▸ Document excerpt:
>>>

Relationship of IFC Position to Preoperative Anatomy
We prospectively assessed anatomic variables that previously predicted
Heartmate II IFC malposition. These included LVEDD, BMI, LV apex-midline
distance, and LV apex-LVOT angle.
We did not find a relationship between LVEDD and malposition. A smaller
LVEDD was associated with mortality and stroke in
CF-LVADs6. We also found no association between
malposition and PT/eCVA or mortality, as discussed below. Additional
contributing factors beyond pump position likely explain this
relationship.
We also found no relationship between BMI and malposition. A large
INTERMACS registry study linked obesity with device malfunction and
thrombosis, as well as readmissions7. However, only
16.8% of patients in that study received a CF-LVAD. It is possible that
the smaller profile CF-LVADs makes them less sensitive to the effects of
abdominal obesity than Heartmate II, which requires a pre- or
intra-peritoneal pocket.
Both CT imaging measurements predicted malposition. A larger midline-LV
apex distance was associated with increasingly septal IFC deviation.
Additionally, a steeper LVOT angle predicted IFC deviation toward both
the inferior wall and lateral walls.
A larger midline-LV apex distance indicates a more laterally and
posteriorly displaced apex. This may increase the risk of malposition by
making it difficult to reach the “true” apex. This is exacerbated in
LTHS patients if the thoracotomy is not sufficiently lateral.

<<<

▸ Tasks for this exercise:
- 1) Copy the IFC position passage word for word, beginning with "We did not find" and ending after "relationship.".
- 2) Carry on the IFC position passage from its final sentence.

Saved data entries
>>>

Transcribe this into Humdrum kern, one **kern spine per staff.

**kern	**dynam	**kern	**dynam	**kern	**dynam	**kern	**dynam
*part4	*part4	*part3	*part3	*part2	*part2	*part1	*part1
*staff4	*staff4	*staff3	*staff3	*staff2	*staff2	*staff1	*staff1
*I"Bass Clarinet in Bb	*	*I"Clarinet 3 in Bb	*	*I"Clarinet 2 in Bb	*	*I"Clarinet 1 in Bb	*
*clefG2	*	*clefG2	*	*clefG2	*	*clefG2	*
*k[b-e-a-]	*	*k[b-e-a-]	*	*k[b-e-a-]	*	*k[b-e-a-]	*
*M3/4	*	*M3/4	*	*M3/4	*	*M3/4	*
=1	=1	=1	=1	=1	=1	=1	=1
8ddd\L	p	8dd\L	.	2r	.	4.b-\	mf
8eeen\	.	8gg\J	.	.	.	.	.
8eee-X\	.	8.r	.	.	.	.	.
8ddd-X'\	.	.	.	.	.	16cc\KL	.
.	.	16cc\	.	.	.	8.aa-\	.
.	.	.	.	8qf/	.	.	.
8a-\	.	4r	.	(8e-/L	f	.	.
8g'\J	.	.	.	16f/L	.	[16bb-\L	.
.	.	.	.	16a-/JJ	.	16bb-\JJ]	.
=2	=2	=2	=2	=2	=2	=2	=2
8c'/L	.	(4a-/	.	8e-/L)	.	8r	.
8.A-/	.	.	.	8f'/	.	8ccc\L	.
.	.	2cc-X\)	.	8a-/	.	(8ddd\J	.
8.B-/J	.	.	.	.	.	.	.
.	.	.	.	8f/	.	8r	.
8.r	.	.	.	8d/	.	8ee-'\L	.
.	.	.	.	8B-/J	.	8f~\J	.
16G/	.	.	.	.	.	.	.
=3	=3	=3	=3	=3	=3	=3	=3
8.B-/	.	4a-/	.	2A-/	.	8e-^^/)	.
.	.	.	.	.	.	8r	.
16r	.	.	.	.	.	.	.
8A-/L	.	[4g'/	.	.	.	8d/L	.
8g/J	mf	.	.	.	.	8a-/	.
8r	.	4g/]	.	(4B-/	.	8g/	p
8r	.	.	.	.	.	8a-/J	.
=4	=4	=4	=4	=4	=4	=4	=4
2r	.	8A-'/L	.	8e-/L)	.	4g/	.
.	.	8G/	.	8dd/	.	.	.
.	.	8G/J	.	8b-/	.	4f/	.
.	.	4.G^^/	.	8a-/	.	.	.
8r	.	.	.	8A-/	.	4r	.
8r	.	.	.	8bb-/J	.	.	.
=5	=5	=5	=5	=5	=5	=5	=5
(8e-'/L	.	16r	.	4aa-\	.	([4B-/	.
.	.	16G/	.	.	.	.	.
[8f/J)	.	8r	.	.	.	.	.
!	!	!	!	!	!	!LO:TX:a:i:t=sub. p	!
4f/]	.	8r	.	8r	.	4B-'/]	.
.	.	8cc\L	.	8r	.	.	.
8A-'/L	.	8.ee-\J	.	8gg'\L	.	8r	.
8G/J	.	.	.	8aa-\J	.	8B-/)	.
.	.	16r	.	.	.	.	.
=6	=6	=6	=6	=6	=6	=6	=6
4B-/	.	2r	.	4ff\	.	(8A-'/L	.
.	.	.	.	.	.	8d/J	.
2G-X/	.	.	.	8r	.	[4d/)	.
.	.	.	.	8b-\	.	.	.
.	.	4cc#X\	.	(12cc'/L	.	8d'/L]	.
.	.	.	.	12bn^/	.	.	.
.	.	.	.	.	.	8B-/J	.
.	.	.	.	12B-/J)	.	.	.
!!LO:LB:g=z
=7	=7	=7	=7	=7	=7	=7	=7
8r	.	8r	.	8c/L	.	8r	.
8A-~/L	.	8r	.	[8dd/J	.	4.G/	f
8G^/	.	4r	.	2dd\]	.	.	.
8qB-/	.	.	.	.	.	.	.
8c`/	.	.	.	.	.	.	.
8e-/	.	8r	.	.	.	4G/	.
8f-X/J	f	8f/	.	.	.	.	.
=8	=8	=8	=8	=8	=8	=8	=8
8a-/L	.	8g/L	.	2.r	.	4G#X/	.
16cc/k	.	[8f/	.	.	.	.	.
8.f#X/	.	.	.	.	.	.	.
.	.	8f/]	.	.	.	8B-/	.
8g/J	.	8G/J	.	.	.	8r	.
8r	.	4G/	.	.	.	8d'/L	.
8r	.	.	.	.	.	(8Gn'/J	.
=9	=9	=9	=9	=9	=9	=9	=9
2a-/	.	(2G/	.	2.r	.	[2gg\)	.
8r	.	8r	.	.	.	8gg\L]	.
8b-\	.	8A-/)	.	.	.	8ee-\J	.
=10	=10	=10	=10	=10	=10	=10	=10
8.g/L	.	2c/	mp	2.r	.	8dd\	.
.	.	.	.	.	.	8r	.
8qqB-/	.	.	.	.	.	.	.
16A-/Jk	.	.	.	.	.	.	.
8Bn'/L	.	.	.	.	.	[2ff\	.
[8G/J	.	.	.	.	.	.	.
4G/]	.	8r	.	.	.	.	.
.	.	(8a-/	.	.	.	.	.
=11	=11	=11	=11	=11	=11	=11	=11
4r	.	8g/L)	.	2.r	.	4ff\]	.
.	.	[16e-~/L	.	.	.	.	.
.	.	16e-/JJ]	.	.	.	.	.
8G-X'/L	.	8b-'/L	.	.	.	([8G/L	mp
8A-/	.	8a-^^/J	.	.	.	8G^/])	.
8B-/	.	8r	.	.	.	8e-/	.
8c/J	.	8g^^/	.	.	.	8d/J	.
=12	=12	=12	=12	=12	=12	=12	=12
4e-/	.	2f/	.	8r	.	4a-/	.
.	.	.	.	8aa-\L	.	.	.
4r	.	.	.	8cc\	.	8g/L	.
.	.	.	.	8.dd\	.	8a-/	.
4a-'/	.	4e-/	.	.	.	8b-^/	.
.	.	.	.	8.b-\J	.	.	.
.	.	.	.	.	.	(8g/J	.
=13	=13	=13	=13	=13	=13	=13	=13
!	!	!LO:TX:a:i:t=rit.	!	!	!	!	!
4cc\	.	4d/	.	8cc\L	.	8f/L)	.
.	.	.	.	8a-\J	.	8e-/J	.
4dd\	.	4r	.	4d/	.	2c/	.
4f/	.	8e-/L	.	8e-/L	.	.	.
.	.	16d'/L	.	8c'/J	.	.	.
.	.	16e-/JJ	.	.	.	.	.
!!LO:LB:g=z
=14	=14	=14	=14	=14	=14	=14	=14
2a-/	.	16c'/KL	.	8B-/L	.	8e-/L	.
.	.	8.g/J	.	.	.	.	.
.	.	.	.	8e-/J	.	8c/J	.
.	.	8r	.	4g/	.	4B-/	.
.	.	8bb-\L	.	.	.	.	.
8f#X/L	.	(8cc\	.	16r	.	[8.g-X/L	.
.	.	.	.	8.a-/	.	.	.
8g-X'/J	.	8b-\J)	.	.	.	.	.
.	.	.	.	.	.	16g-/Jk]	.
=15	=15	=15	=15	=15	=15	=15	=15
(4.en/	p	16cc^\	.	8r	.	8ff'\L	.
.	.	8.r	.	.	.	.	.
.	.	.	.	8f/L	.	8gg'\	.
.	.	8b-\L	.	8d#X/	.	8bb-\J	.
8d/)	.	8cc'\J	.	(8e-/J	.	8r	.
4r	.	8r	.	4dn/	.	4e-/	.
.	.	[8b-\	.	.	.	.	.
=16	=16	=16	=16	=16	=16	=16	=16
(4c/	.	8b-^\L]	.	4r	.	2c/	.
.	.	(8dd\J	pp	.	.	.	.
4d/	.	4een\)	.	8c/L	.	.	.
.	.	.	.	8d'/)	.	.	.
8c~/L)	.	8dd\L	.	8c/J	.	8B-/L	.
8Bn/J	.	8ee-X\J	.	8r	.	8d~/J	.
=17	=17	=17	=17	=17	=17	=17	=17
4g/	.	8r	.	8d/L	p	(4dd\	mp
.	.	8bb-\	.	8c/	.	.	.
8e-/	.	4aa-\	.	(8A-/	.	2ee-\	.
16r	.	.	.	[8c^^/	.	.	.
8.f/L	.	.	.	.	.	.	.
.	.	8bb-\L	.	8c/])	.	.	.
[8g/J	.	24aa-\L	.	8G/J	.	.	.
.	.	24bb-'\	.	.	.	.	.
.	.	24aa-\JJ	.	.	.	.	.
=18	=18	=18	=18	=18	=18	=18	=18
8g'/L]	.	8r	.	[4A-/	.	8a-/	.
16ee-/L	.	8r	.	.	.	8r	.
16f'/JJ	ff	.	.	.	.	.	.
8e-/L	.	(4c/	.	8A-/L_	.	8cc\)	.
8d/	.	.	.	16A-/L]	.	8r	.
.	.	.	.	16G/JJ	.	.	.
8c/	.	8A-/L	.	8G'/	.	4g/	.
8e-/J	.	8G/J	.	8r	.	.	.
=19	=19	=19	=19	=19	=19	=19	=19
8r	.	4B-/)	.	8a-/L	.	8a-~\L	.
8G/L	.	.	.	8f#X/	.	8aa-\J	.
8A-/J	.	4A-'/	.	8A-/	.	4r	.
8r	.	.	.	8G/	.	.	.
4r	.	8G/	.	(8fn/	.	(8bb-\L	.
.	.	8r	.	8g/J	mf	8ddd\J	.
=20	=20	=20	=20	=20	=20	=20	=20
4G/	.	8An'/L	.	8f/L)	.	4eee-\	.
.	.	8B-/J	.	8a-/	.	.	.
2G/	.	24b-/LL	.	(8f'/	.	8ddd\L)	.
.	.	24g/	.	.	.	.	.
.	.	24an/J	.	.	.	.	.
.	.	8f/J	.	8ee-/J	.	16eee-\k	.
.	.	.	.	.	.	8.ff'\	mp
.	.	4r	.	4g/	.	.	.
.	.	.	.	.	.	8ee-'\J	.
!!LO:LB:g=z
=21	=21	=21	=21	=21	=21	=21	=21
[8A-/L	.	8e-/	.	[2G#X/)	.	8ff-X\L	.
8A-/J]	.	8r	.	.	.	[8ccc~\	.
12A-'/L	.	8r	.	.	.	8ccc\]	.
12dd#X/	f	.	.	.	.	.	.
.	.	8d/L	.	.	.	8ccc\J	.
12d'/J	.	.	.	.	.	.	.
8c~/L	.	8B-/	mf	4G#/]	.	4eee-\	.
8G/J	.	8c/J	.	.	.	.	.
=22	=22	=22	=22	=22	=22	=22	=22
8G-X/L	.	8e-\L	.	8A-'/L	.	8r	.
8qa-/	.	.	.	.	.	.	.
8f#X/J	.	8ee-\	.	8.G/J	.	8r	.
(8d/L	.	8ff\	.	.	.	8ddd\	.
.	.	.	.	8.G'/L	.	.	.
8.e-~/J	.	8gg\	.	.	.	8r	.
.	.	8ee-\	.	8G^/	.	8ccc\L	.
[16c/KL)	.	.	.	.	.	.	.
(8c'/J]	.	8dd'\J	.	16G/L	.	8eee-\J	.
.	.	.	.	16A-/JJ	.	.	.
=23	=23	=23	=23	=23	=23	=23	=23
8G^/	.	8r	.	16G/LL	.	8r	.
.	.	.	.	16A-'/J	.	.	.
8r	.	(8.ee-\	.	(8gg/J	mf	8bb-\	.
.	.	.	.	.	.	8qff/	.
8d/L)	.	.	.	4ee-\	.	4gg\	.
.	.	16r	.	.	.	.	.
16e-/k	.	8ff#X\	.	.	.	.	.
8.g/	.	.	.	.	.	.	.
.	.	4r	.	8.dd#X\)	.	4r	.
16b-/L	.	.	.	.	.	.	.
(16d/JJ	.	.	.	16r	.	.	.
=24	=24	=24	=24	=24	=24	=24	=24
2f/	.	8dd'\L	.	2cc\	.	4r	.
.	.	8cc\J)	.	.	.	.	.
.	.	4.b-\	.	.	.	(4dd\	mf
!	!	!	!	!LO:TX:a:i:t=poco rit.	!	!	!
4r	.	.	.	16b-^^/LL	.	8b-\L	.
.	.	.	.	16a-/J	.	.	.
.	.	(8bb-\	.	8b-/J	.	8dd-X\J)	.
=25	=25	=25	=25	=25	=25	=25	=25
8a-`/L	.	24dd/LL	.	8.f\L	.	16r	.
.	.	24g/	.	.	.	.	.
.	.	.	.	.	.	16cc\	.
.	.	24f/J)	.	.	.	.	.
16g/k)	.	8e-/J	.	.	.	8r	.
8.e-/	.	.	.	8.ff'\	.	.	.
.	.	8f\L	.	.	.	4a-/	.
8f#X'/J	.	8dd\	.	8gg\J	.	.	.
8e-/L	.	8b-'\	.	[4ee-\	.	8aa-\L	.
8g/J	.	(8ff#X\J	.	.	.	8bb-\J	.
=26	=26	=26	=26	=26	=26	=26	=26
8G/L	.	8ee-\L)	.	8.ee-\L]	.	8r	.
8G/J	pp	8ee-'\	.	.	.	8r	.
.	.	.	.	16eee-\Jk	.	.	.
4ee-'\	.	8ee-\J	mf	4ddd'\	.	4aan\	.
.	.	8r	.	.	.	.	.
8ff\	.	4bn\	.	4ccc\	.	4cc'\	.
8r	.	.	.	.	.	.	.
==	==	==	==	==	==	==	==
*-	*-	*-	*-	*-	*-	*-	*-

<<<

▸ Numbered answers:
- 1)
We did not find a relationship between LVEDD and malposition. A smaller
LVEDD was associated with mortality and stroke in
CF-LVADs6. We also found no association between
malposition and PT/eCVA or mortality, as discussed below. Additional
contributing factors beyond pump position likely explain this
relationship.

- 2)
Additionally, in these patients, the heart often impinges on the
ribcage, so the pump can be displaced by the ribs at closure. By
contrast, a shorter midline-LV apex distance predicted increased
lateral-wall malposition. This measurement suggests an apex closer to
midline, where the anterior chest wall could push the pump medially at
closure.
A steeper LVOT angle indicates a more vertically-oriented heart. Since
the natural lie of the CF-LVAD is horizontal, inserting it an up-tilted
ventricle will tend to point it inferior to the apex-MV axis. The apex
in these heart also tend to be more medial, which could portend a
laterally displaced IFC by the mechanism discussed above.
Having become more cognizant of malposition risk, we routinely use
preoperative CTs to select the intercostal space and extent of incision
for LTHS procedures. We also obtain biplanar transesophageal echo
imaging both before and after the chest is closed, since a uniplanar
four-chamber view will miss inferior-wall malposition. We also have
found preliminary success in repositioning CF-LVADs via a thoracotomy by
pulling them inferiorly and securing them to a rib.